Right on Dave. In Caliman, my key was pacing. Lots of folks passed me on the bike, but I passed plenty on the run that were walking, suffering, etc. I have a good grip on what my body can do (never used a HRM), and think the pacing will be the key to me pulling off what you did at CaliforniaMan. Woo hoo!
Back on topic, where is the Devil’s Advocate when you need him/her? Why am I forced to play the bad guy? Please note that the following is not necessarily the view of the author, but is raised solely to encourage discourse among forum members:
I can not believe that no one has chimed in to say that this person received outside assistance and should be disqualified. What say you?
So…? Is it that critical? If he was into money, AG, etc. sure, but here you have a common man that wouldn’t say no and got some encouragement. Anyone who has run an IM has gotten something from the crowd. This dude got it on a more personal level. The point is that he persevered (sp?) and made it. Not everyone is speedy, but everyone can choose not to give up.
These were offical race volunteers, not bystanders.
And this was not an Ironman race. Not sure if the same rules apply anyway, and regardless of what the rule states, they are not applied to folks like this. Its not an oversight, they don’t enforce them purposely.
I have that mind set… And even experimented at Timberman this year; just what happens if you attack a bike course… I found out! I went 2:36 at Timberman, with an avg hr of 162. The run turned into a shuffle of 2:04. Now I’m not fast to begin with, but last year, same race, I bike aerobically for a 2:49 and ran a 1:52.
My IM race day strategy… Go “slow” on the swim, go “slow” on the bike, and run the marathon “slow”. Slow meaning “aerobic”.

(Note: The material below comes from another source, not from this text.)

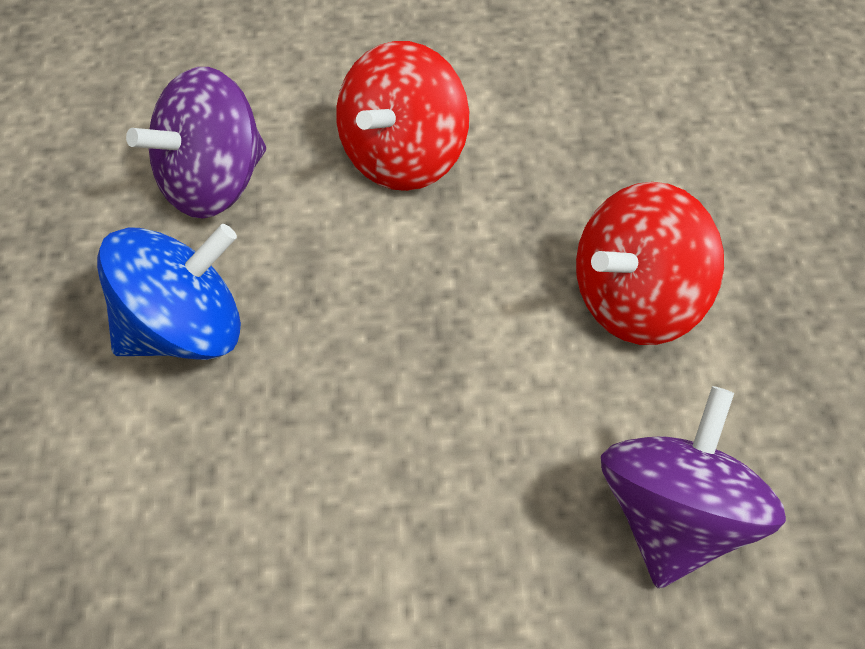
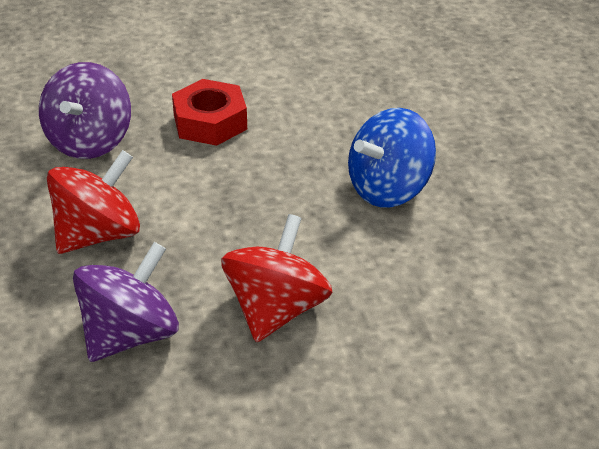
camera: 170 degrees right, 15 degrees down
(212, 183) = (415, 273): purple spinning top -> purple spinning top (130, 334)
(447, 541) = (210, 122): none -> red nut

ummm … unless my math is off, you still went 1 minute faster with the slow run …
I actually went 3 minutes faster because I focused on not wasting anytime in transition… but… If I paced the bike a little better, I’m thinking 2:45/6, I think my run would have been there and maybe I could have done 15 minutes better.
That was a death march for me… from the very first step… I went from 8:45 miles to 10:32 miles for the last 1/4.